Polito was born in Brooklyn, New York, in 1918, the son of cinematographer Sol Polito and his wife, Frances Polito.[1] Polito was just eight months old when his family moved to Los Angeles in 1919 so his father, Sol Polito, could continue working at Warner Brothers Studios.[1]

Polito graduated from Loyola High School in Los Angeles.[1] He attended Loyola University (now Loyola Marymount University), before earning his bachelor's degree in mechanical engineering from the University of Southern California.[1] Polito was employed as an engineer for aerospace manufacturer, Douglas Aircraft Company, during World War II.[1]

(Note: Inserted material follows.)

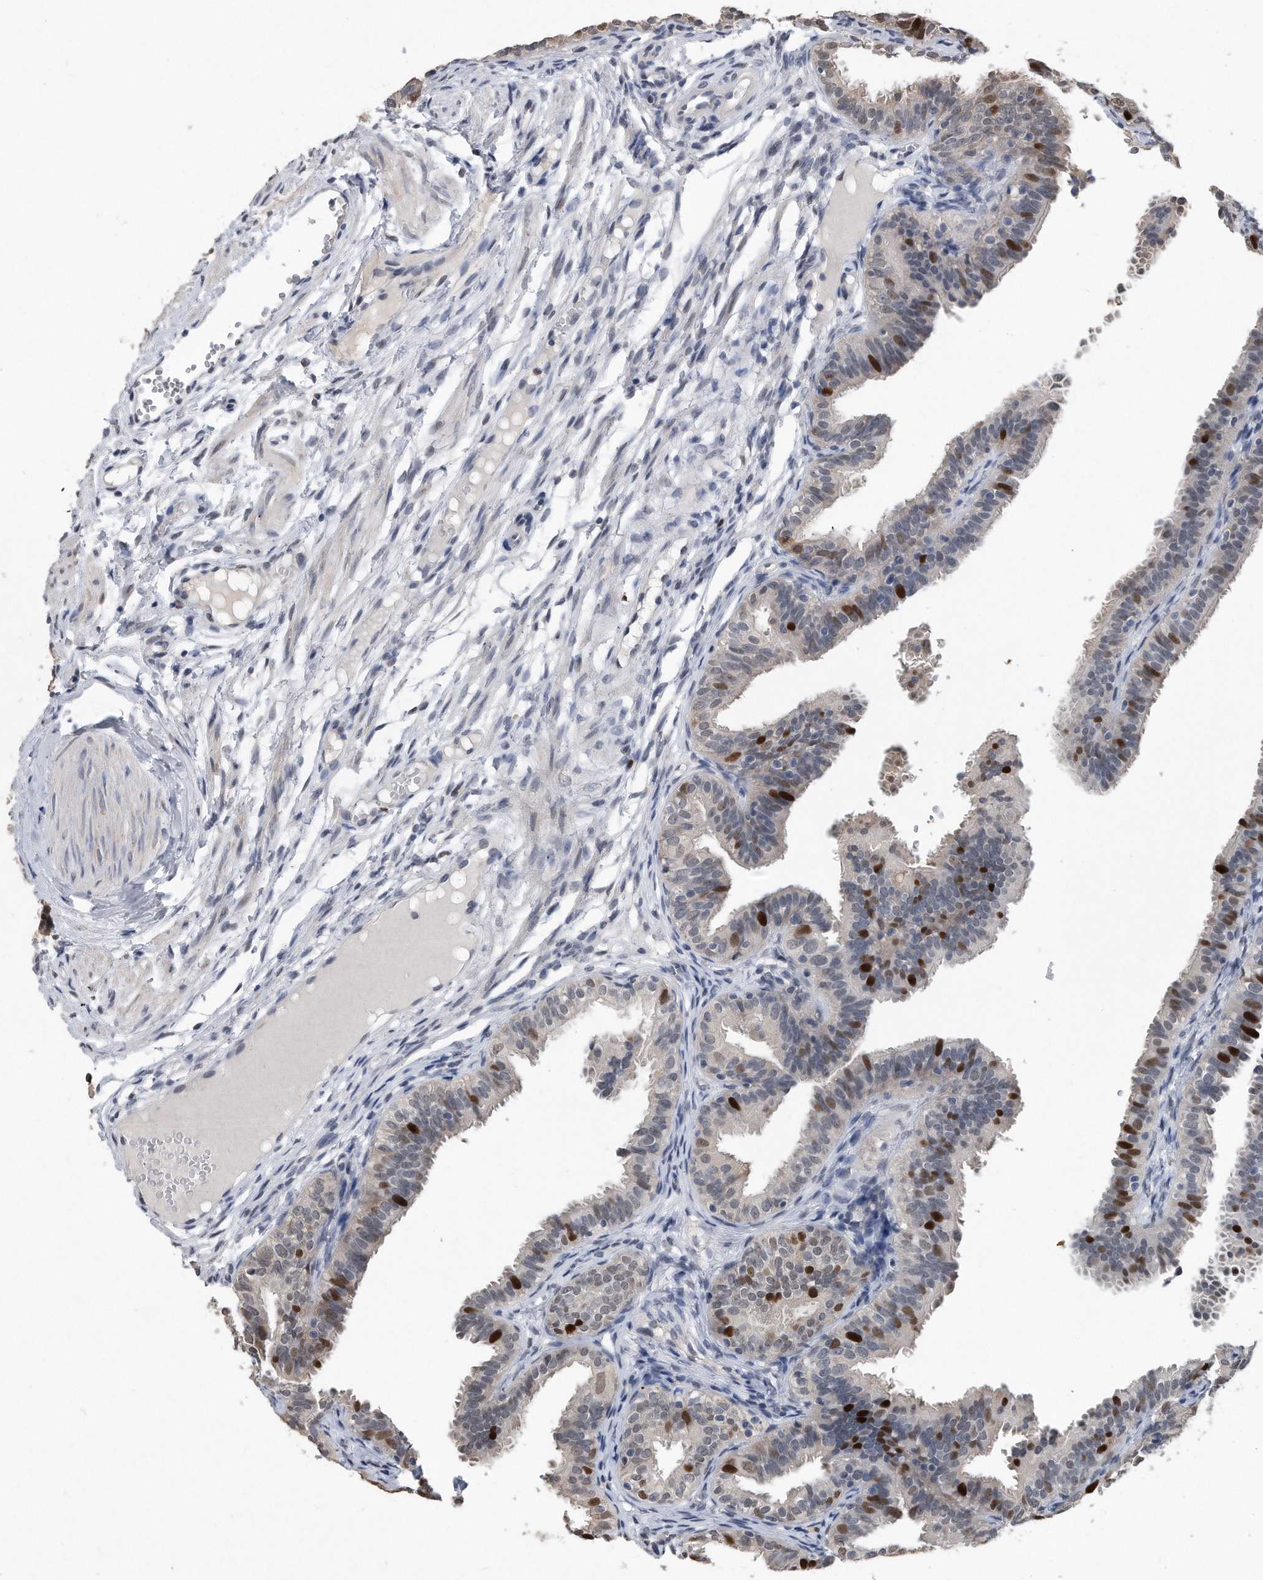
{"staining": {"intensity": "strong", "quantity": "<25%", "location": "nuclear"}, "tissue": "fallopian tube", "cell_type": "Glandular cells", "image_type": "normal", "snomed": [{"axis": "morphology", "description": "Normal tissue, NOS"}, {"axis": "topography", "description": "Fallopian tube"}], "caption": "Strong nuclear staining for a protein is seen in about <25% of glandular cells of unremarkable fallopian tube using IHC.", "gene": "PCNA", "patient": {"sex": "female", "age": 35}}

Polito began his career as a cinematographer towards the end of World War II.[1] His career ultimately spanned more than forty years and included hundreds of film and television productions.[1] A member of the American Society of Cinematographers, Polito is credited with the invention of the "Polito Bracket," which film studio photographers now use as a mounting accessory for cameras.[1] Polito became a professor at the USC School of Cinematic Arts when he was 62 years old.[1]

Death[edit]

Gene Polito died at his home in Irvine, California, on November 28, 2010, aged 92, following a three-year battle with esophageal cancer.[1] He was survived by his wife, Lucy, to whom he had been married for 66 years, as well as nine children, a brother and nine great-grandchildren.[1]